Knight based the 1986 Greystone ritual on the works of J. R. R. Tolkien, inspired by both a C. S. Lewis-inspired ritual the previous year and the way the mythological worldbuilding of Tolkien's works coexisted with his Christianity. Following the ritual, Knight's friend John Matthews encouraged him to write a book on esotericism in Tolkien's work. The confluence of Tolkien and Lewis led Knight to write on The Inklings, a literary group that included both men along with Charles Williams and Owen Barfield. The resulting book, The Magical World of the Inklings, was published in 1990.

The Magical World of the Inklings rapidly received attention. Barfield, the last surviving member of the Inklings, reviewed it upon release and praised it as "more than outstanding ... not in the same league with anything else [he had] come across". Reviews for the book in Tolkien scholarship were mixed, focusing on its occult lens. Reviewing in Mythlore, David Llewellyn Dodds felt Knight considered magic and mythopoeia the same concept and argued that this was a form of "appropriation". Matthew T. Dickerson, writing for Sehnsucht: The C.S. Lewis Journal, found Knight "convincing" regarding Williams and Barfield but was more skeptical about the book's applicability to Tolkien and Lewis. Though he found the book "make[s] some interesting points", he believed Knight was working backwards from the thesis that the Inklings were inspired by the esoteric, rather than exploring the subject without bias.
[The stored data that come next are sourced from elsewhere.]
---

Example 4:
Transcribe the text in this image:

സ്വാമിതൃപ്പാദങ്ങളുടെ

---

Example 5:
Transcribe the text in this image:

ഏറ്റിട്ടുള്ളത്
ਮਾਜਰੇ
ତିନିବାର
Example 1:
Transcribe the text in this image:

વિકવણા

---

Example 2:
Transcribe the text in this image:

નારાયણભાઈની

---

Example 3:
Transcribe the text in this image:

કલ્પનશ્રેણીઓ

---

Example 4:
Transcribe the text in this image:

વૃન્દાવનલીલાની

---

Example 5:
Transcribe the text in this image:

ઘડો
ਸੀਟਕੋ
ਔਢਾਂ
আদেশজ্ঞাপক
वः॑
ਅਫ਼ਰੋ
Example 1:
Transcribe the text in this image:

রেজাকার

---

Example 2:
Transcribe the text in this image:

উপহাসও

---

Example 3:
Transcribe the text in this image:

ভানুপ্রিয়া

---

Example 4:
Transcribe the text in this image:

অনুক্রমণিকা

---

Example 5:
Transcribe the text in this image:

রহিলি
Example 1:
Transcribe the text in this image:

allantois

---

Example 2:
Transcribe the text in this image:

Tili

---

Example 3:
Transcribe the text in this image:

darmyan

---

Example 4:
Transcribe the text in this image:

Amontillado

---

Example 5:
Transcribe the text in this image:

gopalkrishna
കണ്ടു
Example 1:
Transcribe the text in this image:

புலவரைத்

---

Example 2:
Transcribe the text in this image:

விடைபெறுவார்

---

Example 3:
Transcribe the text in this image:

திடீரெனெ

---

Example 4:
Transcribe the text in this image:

Joshua Luke Roberts appraised The Magical World of the Inklings positively in the Journal of Inklings Studies, describing it as a "profound and provocative philosophical" work and something to "savour and reference".
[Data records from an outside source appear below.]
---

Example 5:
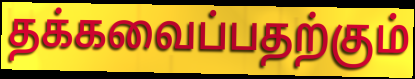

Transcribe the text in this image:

தக்கவைப்பதற்கும்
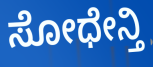
ಸೋಧೇನ್ತಿ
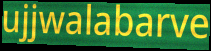
ujjwalabarve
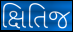
ક્ષિતિજ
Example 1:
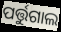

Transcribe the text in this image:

ପର୍ତ୍ତୁଗାଲ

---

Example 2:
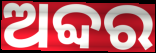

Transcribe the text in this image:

ଅବ୍ଦର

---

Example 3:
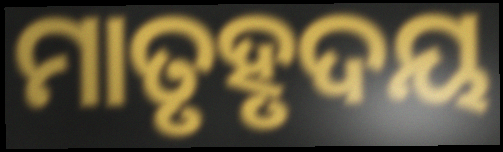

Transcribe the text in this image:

ମାତୃହୃଦୟ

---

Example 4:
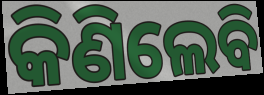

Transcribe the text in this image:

କିଣିଲେବି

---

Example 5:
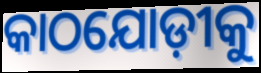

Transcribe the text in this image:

କାଠଯୋଡ଼ୀକୁ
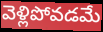
వెళ్లిపోవడమే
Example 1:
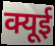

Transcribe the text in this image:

क्यूई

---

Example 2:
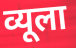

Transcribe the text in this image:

व्यूला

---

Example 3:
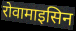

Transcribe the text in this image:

रोवामाइसिन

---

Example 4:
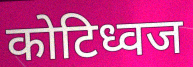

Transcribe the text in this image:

कोटिध्वज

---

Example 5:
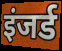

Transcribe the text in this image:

इंजर्ड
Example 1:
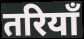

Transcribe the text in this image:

तरियाँ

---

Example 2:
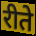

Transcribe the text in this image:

रीते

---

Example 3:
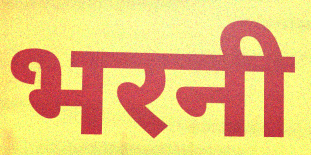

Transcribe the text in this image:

भरनी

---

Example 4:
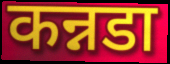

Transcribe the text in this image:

कन्नडा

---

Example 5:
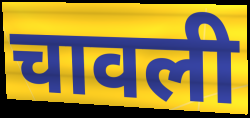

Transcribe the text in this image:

चावली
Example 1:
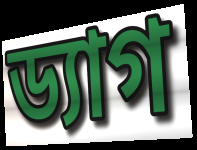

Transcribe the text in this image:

ড্যাগ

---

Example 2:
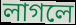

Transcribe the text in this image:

লাগলে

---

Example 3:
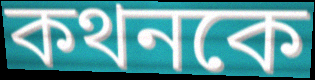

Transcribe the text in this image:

কথনকে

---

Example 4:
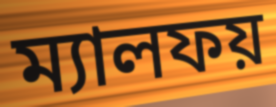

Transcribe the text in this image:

ম্যালফয়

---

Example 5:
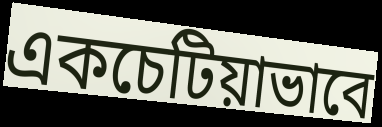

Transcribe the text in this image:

একচেটিয়াভাবে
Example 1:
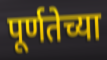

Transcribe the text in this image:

पूर्णतेच्या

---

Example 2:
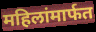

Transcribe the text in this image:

महिलांमार्फत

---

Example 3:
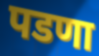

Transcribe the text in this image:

पडणा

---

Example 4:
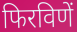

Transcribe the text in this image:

फिरविणें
The Gareth Knight Group evolved over the course of the 1990s; a splinter group called Magical Christianity emerged in the United States. Knight regained contact with the Society of the Inner Light in 1991, when he accepted their offer to edit a collection of Fortune's letters from the First World War. Later that decade, he published his first book on Fortune, An Introduction to Ritual Magic (1997). An essay collection, it consisted of a mix of Fortune's unpublished pieces and his own additions. Knight rejoined the Society in 1998, passing control of the Gareth Knight Group to successors he had personally selected; it renamed itself the Avalon Group upon his departure.
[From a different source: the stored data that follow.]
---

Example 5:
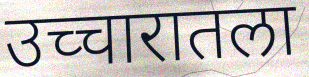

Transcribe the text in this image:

उच्चारातला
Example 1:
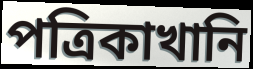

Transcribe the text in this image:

পত্রিকাখানি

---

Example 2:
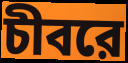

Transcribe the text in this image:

চীবরে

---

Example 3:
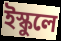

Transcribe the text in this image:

ইস্কুলে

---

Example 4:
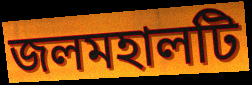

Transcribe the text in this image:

জলমহালটি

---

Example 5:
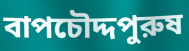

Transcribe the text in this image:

বাপচৌদ্দপুরুষ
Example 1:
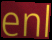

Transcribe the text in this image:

enl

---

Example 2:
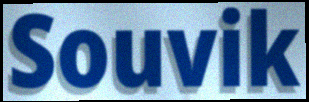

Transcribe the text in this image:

Souvik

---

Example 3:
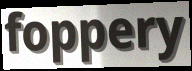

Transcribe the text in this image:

foppery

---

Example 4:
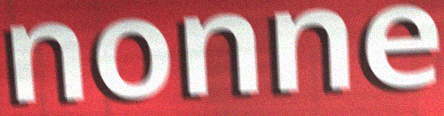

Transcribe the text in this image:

nonne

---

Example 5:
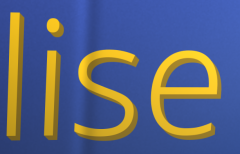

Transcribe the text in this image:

lise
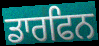
ਡਾਰਫਿਨ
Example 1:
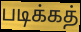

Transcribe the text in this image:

படிக்கத்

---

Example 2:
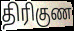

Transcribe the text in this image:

திரிகுண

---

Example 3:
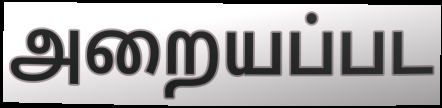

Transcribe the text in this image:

அறையப்பட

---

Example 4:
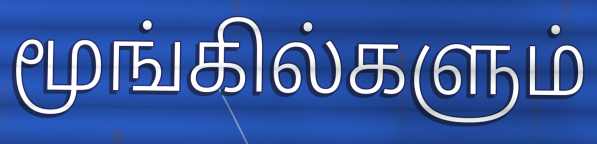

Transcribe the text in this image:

மூங்கில்களும்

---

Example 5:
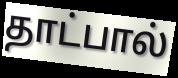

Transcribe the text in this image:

தாட்பால்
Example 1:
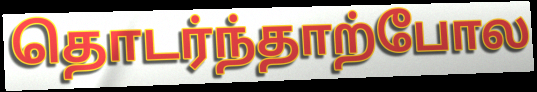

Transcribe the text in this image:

தொடர்ந்தாற்போல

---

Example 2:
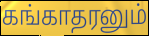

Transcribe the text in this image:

கங்காதரனும்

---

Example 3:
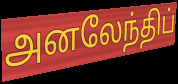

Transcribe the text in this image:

அனலேந்திப்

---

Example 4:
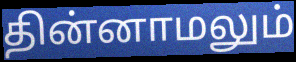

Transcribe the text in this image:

தின்னாமலும்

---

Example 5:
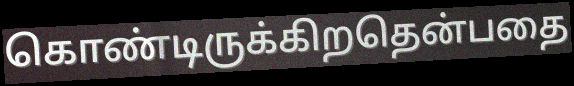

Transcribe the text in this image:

கொண்டிருக்கிறதென்பதை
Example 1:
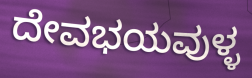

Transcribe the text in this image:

ದೇವಭಯವುಳ್ಳ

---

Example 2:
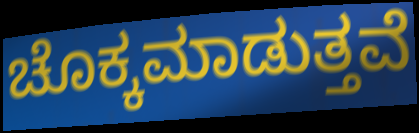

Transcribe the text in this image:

ಚೊಕ್ಕಮಾಡುತ್ತವೆ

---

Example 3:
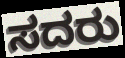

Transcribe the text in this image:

ಸದರು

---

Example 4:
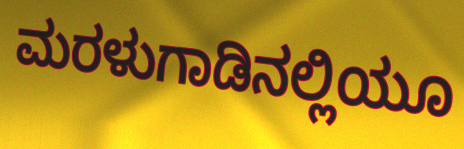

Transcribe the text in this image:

ಮರಳುಗಾಡಿನಲ್ಲಿಯೂ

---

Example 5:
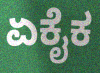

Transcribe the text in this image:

ಏಕೈಕ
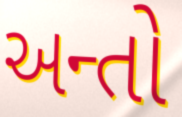
અન્તો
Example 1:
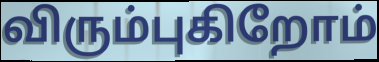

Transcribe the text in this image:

விரும்புகிறோம்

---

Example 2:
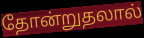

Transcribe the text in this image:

தோன்றுதலால்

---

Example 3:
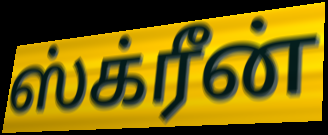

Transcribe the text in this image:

ஸ்க்ரீன்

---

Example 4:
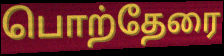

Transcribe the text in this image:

பொற்தேரை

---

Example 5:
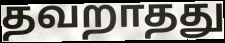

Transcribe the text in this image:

தவறாதது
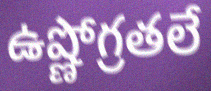
ఉష్ణోగ్రతలే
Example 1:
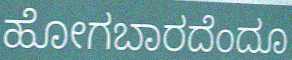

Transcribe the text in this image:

ಹೋಗಬಾರದೆಂದೂ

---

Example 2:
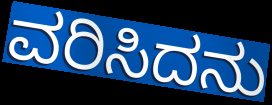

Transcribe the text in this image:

ವರಿಸಿದನು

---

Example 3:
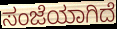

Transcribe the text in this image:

ಸಂಜೆಯಾಗಿದೆ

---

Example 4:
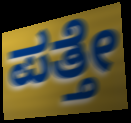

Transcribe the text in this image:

ಪತ್ತೇ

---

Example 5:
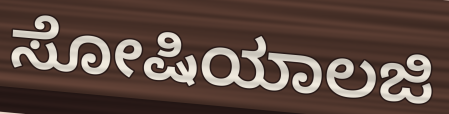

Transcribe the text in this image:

ಸೋಷಿಯಾಲಜಿ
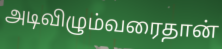
அடிவிழும்வரைதான்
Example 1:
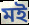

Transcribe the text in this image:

মই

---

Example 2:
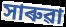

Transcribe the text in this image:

সাৰুৱা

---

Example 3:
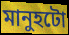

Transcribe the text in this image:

মানুহটো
==Later life, death, and legacy==
Following his return to the Society, Knight came to write more actively about Fortune. He published a number of collections of her work, most of which included forewords or additions by him. He became her biographer, publishing Dion Fortune and the Inner Light in 2000, and has been characterized as an apologist for her work. In the 2000s, Knight began to write about fairies within Celtic mythology, inspired by an analysis of Chrétien de Troyes's Arthurian works. Knight became part of the burgeoning internet occult culture of the late 1990s and early 2000s, hosting a site dedicated to his works on Angelfire.

Knight died at his home in Braintree, Essex, on 1 March 2022 at the age of 91. He survived his wife Roma, who died in December 2019. A group including his daughter Rebecca "Rebsie" Fairholm organized the first annual Gareth Knight Conference on 26 March, focused around his work and impact on esotericism. The second Gareth Knight Conference, held in 2023, celebrated the 50th anniversary of the Gareth Knight Group's founding.